Definition of the Atomic Mass Unit
The atomic mass unit is defined as:
\( 1\ \mathrm{u} = \dfrac{1}{12} \times \text{mass of a carbon-12 atom} \)
In SI units:
\( 1\ \mathrm{u} = 1.66\times10^{-27}\ \mathrm{kg} \)
This small unit makes nuclear and atomic mass values easier to work with.
Why Use the Atomic Mass Unit?
- Masses of atoms and nuclei are extremely small in kilograms.
- Using kilograms leads to inconvenient numbers.
- The unit \( \mathrm{u} \) provides simpler numerical values.
Example: The mass of a proton is approximately \( 1.67\times10^{-27}\ \mathrm{kg} \) or \( \approx 1.01\ \mathrm{u} \).
Converting Between u and kg
(a) From u to kg
Multiply by \( 1.66\times10^{-27} \):
\( m(\mathrm{kg}) = m(\mathrm{u}) \times 1.66\times10^{-27} \)
(b) From kg to u
Divide by \( 1.66\times10^{-27} \):
\( m(\mathrm{u}) = \dfrac{m(\mathrm{kg})}{1.66\times10^{-27}} \)
Typical Atomic and Nuclear Masses
- Proton: \( 1.01\ \mathrm{u} \)
- Neutron: \( 1.01\ \mathrm{u} \)
- Electron: \( 5.49\times10^{-4}\ \mathrm{u} \)
- Carbon-12 nucleus: \( 12.0\ \mathrm{u} \)
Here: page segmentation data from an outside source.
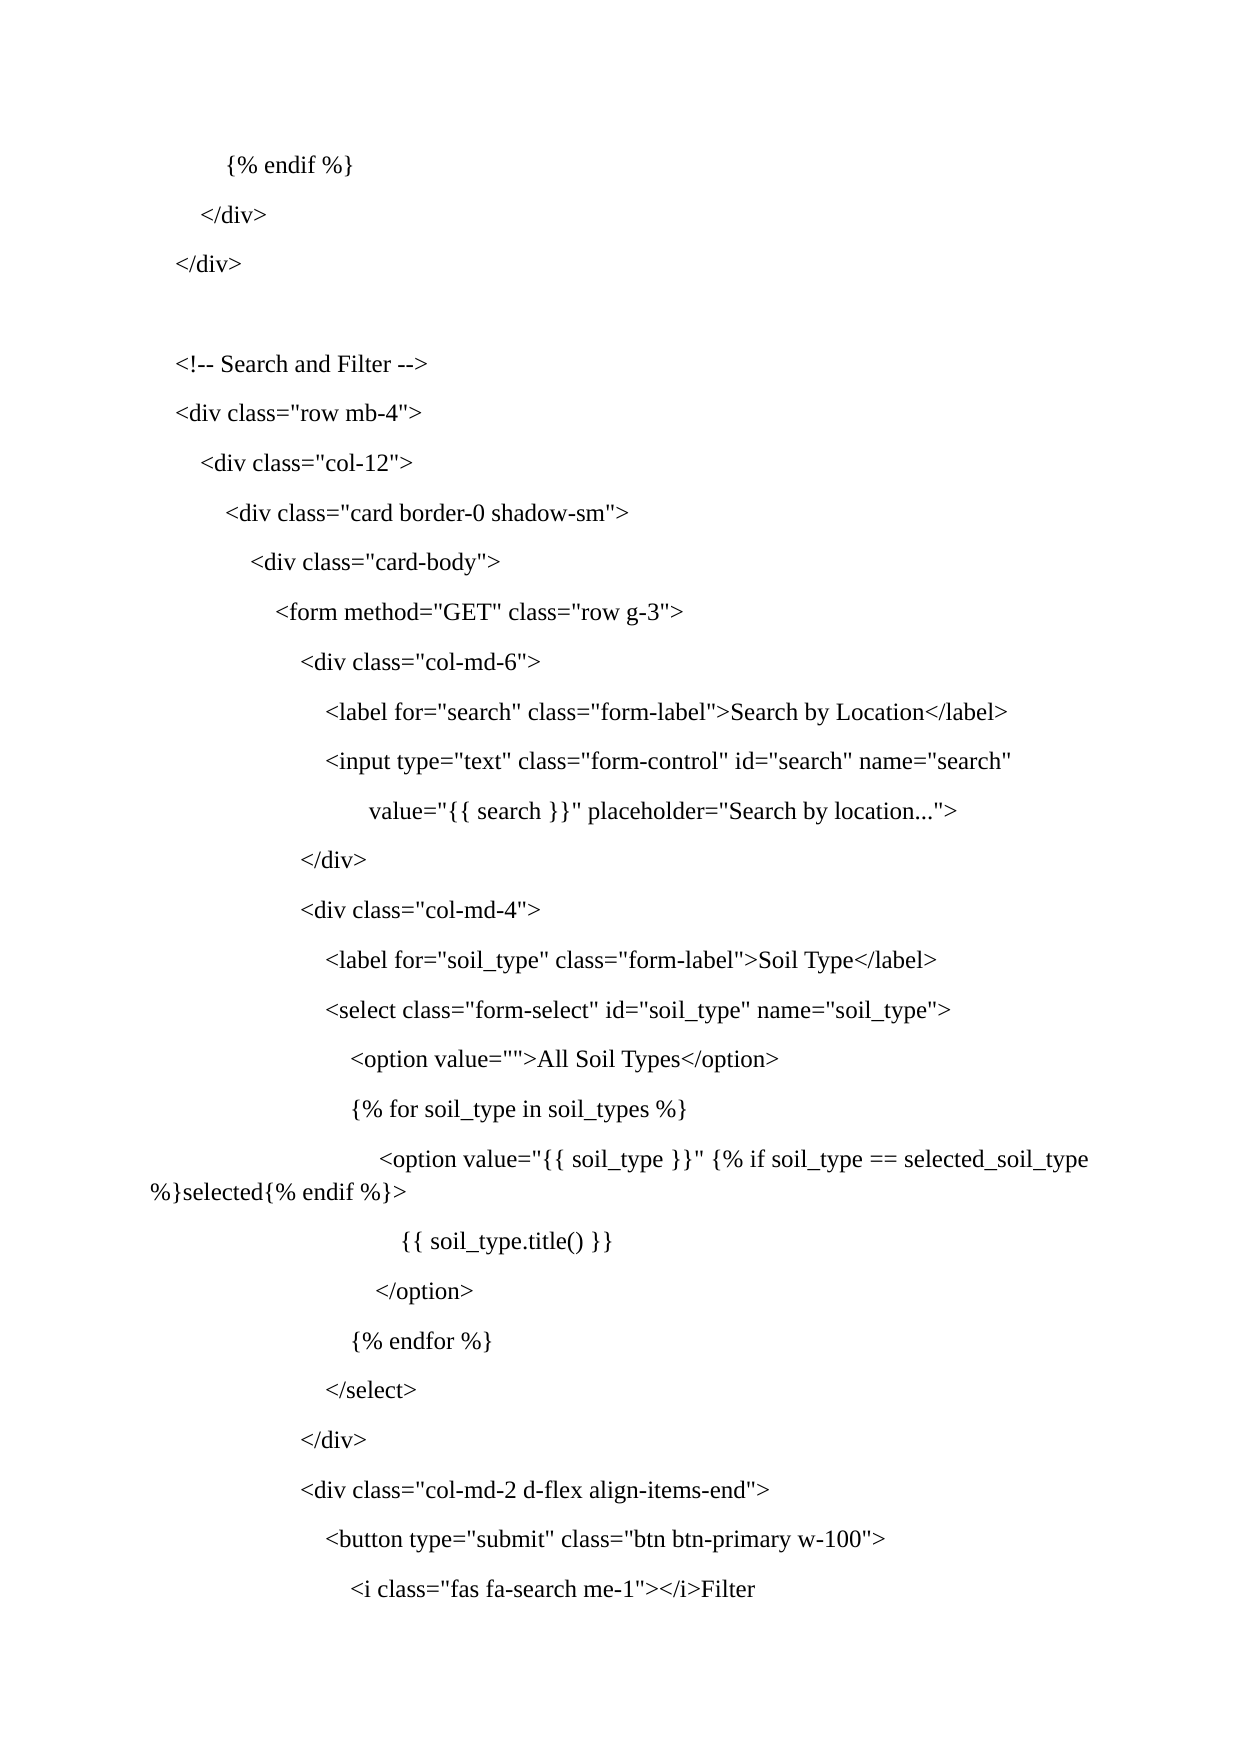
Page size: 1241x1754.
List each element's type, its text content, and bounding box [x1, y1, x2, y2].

text {% endfor %} [150, 1326, 1090, 1354]
text <div class="col-12"> [150, 448, 1090, 477]
text value="{{ search }}" placeholder="Search by location..."> [150, 796, 1090, 825]
text </option> [150, 1276, 1090, 1305]
text <label for="search" class="form-label">Search by Location</label> [150, 697, 1090, 725]
text <div class="row mb-4"> [150, 398, 1090, 427]
text <!-- Search and Filter --> [150, 349, 1090, 377]
text {{ soil_type.title() }} [150, 1226, 1090, 1255]
text </div> [150, 200, 1090, 228]
text {% for soil_type in soil_types %} [150, 1094, 1090, 1123]
text <option value="{{ soil_type }}" {% if soil_type == selected_soil_type %}selected{% endif %}> [150, 1144, 1090, 1206]
text <div class="col-md-4"> [150, 895, 1090, 924]
text <option value="">All Soil Types</option> [150, 1044, 1090, 1073]
text <div class="col-md-6"> [150, 647, 1090, 676]
text <input type="text" class="form-control" id="search" name="search" [150, 746, 1090, 775]
text <select class="form-select" id="soil_type" name="soil_type"> [150, 995, 1090, 1023]
text <i class="fas fa-search me-1"></i>Filter [150, 1574, 1090, 1603]
text </div> [150, 249, 1090, 278]
text <div class="col-md-2 d-flex align-items-end"> [150, 1475, 1090, 1504]
text <div class="card-body"> [150, 547, 1090, 576]
text <button type="submit" class="btn btn-primary w-100"> [150, 1524, 1090, 1553]
text <div class="card border-0 shadow-sm"> [150, 498, 1090, 527]
text </div> [150, 846, 1090, 874]
text <label for="soil_type" class="form-label">Soil Type</label> [150, 945, 1090, 974]
text <form method="GET" class="row g-3"> [150, 597, 1090, 626]
text </div> [150, 1425, 1090, 1454]
text {% endif %} [150, 150, 1090, 179]
text </select> [150, 1376, 1090, 1404]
Importance in Nuclear Physics
- Used to calculate mass defect
- Used in nuclear binding energy calculations
- Simplifies comparison of nuclear masses
- Essential for using \( \Delta E = c^2 \Delta m \)
Example (Easy)
Convert a mass of \( 2.50\ \mathrm{u} \) into kilograms.
▶️ Answer / Explanation
\( m = 2.50 \times 1.66\times10^{-27} = 4.15\times10^{-27}\ \mathrm{kg} \)
Example (Medium)
The mass of an electron is \( 9.11\times10^{-31}\ \mathrm{kg} \). Convert this mass into atomic mass units.
▶️ Answer / Explanation
\( m = \dfrac{9.11\times10^{-31}}{1.66\times10^{-27}} \)
\( m = 5.49\times10^{-4}\ \mathrm{u} \)
Example (Hard)
A nucleus has a mass defect of \( 0.025\ \mathrm{u} \). Calculate the energy released.
▶️ Answer / Explanation
Convert mass defect to kg:
\( \Delta m = 0.025 \times 1.66\times10^{-27} = 4.15\times10^{-29}\ \mathrm{kg} \)
Calculate energy:
\( \Delta E = c^2 \Delta m = (3.00\times10^8)^2 \times 4.15\times10^{-29} \)
\( \Delta E = 3.74\times10^{-12}\ \mathrm{J} \)